> _Task description_
Tally the lines in the following entries that include the word "préalable"; state only the total.

Entries taken from a collection
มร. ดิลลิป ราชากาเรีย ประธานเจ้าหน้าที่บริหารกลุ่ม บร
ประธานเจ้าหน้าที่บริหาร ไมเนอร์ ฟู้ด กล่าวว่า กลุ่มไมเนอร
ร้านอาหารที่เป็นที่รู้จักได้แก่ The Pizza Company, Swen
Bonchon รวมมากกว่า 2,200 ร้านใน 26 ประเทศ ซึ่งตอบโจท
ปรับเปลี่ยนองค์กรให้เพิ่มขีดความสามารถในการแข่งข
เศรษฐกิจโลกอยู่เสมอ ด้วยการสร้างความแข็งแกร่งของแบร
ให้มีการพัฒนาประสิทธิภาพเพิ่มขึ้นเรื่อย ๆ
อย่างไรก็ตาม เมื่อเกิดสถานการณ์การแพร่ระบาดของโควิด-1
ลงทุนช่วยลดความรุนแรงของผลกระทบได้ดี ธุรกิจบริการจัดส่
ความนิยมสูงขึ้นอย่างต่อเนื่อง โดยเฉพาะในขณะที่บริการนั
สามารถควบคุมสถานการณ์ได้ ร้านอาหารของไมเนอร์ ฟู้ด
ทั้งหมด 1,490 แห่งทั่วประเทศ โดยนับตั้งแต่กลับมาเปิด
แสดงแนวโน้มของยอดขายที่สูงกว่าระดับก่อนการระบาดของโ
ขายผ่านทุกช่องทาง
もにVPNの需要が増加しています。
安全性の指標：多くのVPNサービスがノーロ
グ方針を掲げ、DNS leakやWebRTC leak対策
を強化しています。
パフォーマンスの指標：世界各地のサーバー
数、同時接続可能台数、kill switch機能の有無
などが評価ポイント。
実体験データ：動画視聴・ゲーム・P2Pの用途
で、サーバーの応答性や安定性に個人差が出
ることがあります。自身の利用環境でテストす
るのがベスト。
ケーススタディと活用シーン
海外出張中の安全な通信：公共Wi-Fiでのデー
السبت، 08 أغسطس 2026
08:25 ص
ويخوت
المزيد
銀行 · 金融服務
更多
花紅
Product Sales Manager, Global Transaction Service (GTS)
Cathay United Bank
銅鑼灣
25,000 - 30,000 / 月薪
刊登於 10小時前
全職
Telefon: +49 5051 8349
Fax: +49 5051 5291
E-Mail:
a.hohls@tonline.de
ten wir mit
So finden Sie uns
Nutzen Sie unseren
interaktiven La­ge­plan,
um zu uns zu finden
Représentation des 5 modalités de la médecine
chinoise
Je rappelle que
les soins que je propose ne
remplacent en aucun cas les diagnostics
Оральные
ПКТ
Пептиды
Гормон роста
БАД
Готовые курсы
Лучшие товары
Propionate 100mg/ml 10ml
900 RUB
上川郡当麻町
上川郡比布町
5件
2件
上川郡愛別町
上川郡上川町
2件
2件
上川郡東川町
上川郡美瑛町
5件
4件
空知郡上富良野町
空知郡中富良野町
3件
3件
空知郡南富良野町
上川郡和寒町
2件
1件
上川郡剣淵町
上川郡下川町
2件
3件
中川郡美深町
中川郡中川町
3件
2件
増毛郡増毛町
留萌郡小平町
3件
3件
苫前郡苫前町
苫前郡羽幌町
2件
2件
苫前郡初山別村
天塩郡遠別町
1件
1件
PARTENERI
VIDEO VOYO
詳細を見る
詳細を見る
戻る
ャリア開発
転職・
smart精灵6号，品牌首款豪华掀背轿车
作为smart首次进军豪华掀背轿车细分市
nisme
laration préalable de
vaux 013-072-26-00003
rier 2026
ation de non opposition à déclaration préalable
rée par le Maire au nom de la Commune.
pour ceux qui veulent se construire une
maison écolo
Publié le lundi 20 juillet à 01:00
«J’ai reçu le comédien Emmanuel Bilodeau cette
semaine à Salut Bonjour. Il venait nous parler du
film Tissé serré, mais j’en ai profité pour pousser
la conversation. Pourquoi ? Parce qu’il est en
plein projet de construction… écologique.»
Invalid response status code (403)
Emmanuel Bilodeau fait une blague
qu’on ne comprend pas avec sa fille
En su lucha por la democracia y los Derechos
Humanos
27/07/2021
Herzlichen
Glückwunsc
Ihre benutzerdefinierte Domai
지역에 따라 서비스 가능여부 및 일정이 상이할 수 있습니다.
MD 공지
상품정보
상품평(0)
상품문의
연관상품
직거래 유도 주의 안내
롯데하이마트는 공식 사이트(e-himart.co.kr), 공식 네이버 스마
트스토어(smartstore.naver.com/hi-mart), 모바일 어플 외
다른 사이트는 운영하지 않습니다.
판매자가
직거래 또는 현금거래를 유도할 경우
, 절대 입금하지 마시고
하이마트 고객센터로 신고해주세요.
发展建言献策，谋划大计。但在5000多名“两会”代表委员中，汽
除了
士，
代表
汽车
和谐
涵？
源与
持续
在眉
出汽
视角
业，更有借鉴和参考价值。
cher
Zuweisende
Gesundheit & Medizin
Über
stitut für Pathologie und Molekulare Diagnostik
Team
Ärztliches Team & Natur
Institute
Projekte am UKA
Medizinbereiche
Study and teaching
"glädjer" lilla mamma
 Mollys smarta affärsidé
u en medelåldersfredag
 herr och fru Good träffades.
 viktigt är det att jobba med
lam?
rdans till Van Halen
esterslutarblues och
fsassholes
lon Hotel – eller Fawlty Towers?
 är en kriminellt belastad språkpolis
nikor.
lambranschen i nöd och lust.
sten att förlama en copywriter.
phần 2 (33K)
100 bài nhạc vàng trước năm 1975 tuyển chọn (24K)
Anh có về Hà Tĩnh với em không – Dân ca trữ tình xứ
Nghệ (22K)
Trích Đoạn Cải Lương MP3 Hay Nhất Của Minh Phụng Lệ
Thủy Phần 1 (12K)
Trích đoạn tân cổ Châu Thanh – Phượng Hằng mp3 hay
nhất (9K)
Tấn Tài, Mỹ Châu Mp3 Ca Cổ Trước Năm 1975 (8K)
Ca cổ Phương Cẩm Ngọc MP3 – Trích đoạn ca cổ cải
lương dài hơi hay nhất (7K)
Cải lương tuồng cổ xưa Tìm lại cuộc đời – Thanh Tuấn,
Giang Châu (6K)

> _Exercise response_
2